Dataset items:
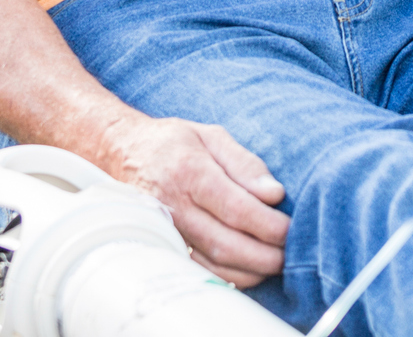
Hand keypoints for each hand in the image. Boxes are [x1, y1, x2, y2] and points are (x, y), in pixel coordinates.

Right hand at [99, 115, 288, 287]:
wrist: (122, 152)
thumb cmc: (173, 142)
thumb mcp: (211, 135)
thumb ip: (245, 163)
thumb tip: (275, 194)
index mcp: (190, 171)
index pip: (236, 208)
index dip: (268, 225)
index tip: (290, 229)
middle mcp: (174, 204)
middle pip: (226, 243)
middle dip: (264, 256)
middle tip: (289, 254)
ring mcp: (166, 229)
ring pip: (212, 264)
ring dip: (249, 271)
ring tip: (274, 263)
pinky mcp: (163, 245)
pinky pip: (199, 270)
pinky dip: (228, 276)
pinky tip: (248, 269)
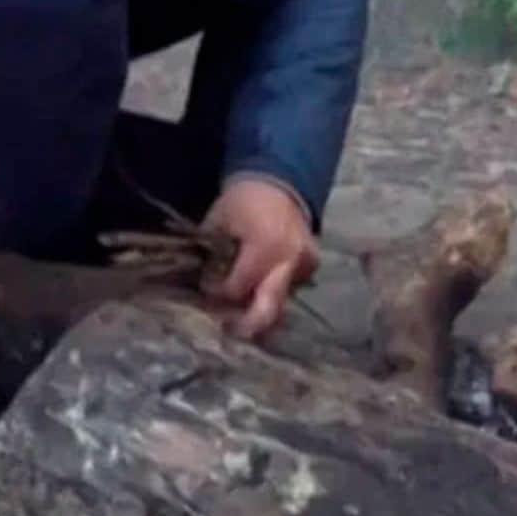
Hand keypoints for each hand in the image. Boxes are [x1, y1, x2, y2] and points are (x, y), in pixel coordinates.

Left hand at [201, 177, 319, 339]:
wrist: (279, 182)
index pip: (237, 288)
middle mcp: (290, 260)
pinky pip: (290, 288)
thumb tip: (204, 284)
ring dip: (261, 313)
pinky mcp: (312, 265)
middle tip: (230, 333)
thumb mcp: (218, 221)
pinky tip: (258, 296)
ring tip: (242, 321)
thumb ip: (211, 254)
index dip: (218, 294)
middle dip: (248, 325)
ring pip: (281, 302)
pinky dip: (273, 294)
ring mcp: (305, 265)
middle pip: (269, 308)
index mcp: (265, 247)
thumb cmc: (243, 200)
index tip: (206, 291)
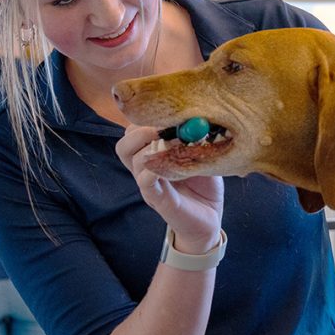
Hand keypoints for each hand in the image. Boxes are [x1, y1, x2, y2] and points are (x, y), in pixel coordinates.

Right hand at [116, 125, 223, 253]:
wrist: (210, 220)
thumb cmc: (205, 187)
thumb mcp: (203, 158)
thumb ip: (198, 141)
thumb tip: (199, 120)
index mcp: (153, 155)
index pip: (134, 132)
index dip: (145, 120)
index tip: (167, 114)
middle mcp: (145, 169)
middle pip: (124, 145)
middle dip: (139, 131)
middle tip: (161, 128)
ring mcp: (149, 185)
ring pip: (133, 160)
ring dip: (151, 147)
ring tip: (173, 144)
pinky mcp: (157, 200)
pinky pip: (145, 182)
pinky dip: (153, 170)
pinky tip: (169, 164)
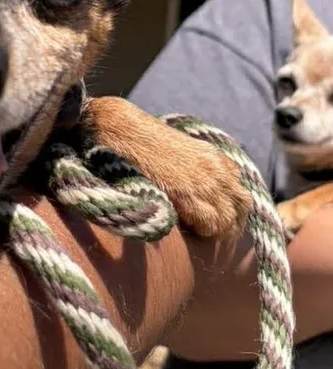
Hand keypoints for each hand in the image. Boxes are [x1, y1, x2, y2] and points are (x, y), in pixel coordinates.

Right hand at [83, 97, 251, 237]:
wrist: (127, 131)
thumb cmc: (146, 141)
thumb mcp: (182, 150)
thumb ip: (198, 167)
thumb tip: (201, 189)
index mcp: (216, 157)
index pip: (241, 190)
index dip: (234, 210)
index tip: (224, 222)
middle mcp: (217, 169)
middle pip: (241, 206)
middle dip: (232, 224)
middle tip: (217, 237)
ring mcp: (205, 181)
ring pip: (227, 218)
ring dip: (217, 231)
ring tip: (200, 236)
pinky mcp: (188, 193)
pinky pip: (209, 222)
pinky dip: (202, 230)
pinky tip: (189, 230)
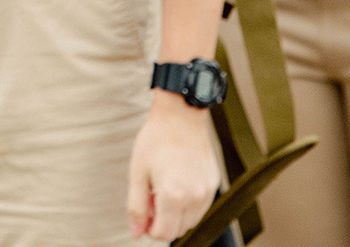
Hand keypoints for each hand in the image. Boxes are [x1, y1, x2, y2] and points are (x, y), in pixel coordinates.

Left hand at [127, 98, 219, 241]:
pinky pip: (201, 206)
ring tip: (164, 188)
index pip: (164, 234)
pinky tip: (178, 182)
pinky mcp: (214, 184)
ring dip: (176, 214)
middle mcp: (194, 197)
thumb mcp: (137, 173)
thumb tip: (136, 232)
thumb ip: (137, 207)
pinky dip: (188, 203)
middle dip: (163, 221)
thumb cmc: (156, 140)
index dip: (150, 229)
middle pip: (178, 230)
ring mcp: (207, 191)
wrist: (180, 115)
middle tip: (152, 198)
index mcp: (173, 196)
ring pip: (191, 220)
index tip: (144, 214)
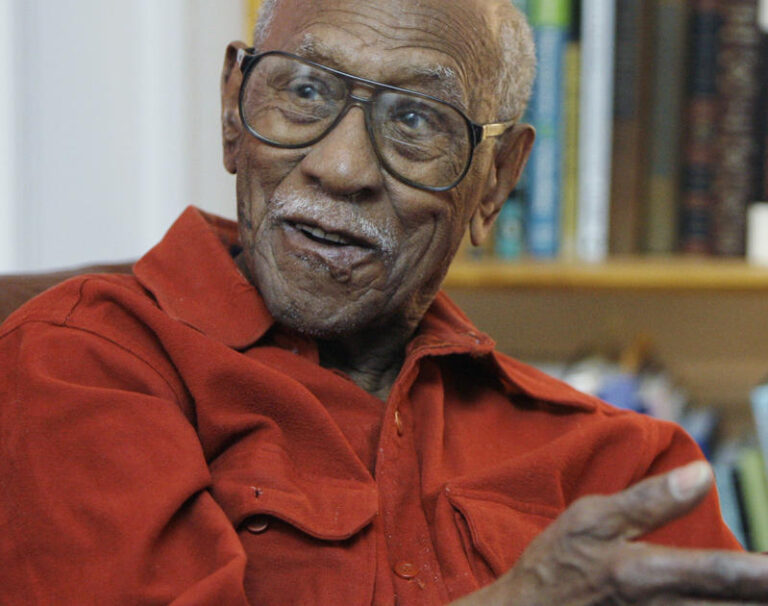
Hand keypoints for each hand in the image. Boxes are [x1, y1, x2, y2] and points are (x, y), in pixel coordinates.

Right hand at [452, 461, 767, 604]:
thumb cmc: (556, 564)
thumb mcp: (589, 519)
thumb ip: (648, 500)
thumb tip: (701, 474)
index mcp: (646, 574)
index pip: (724, 573)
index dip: (764, 573)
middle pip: (735, 605)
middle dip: (763, 588)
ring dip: (745, 597)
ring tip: (760, 581)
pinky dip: (724, 604)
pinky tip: (734, 594)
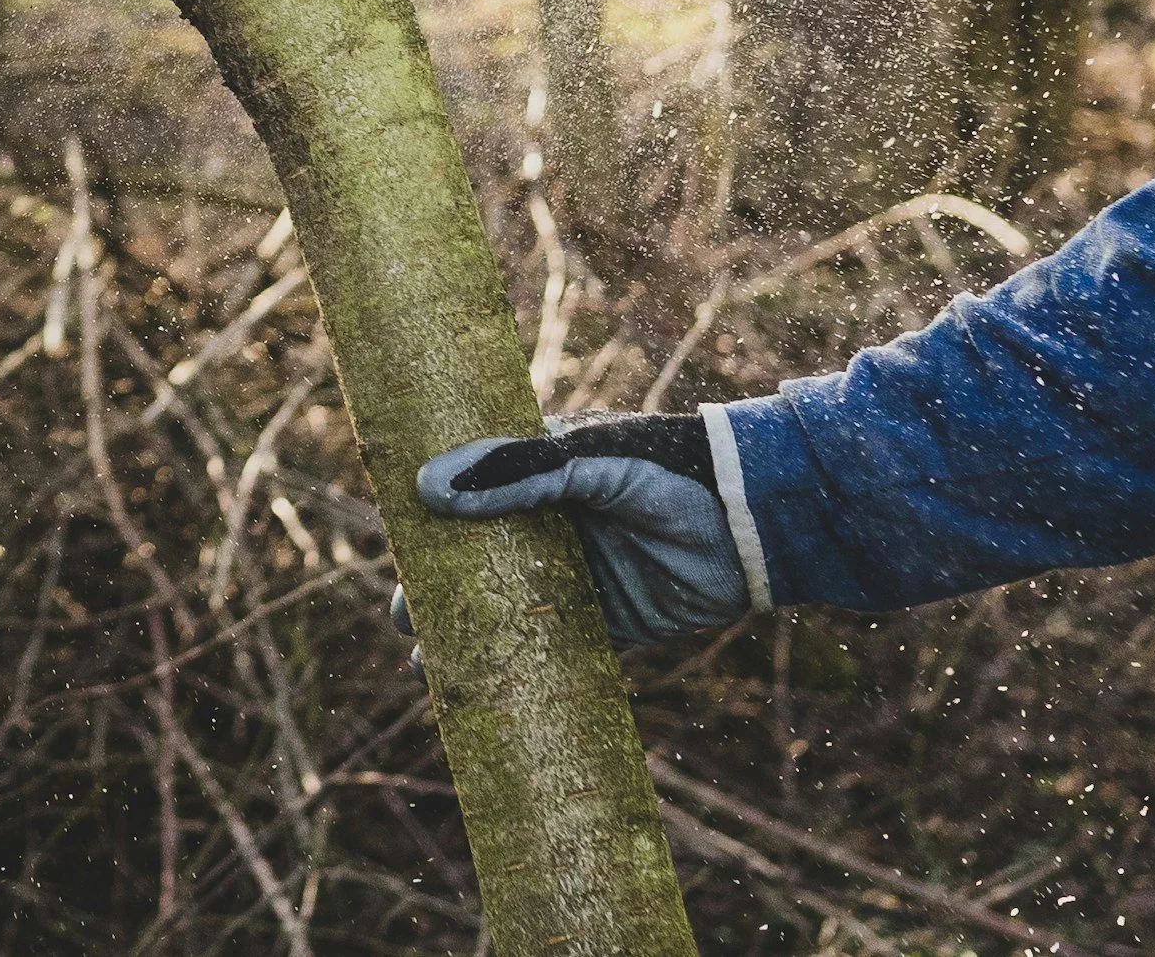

• REQUIREMENT: Only one stretch of the entries above is needed: the lines from the one containing "wrist: (180, 115)" through the one containing "thumb ip: (648, 500)". Copy it exactly, without the pictures.

• EXERCISE SOLUTION:
wrist: (180, 115)
middle tip: (152, 198)
index mcp: (173, 196)
ring pip: (191, 220)
index tip: (144, 214)
Hand keypoints for each hand in the image. Boxes are [x1, y1, x2, y2] and points are (x, y), in pixel coordinates.

Right hand at [452, 461, 767, 604]:
thumb cmc: (556, 564)
thumb mcp: (589, 519)
thumb ip: (648, 500)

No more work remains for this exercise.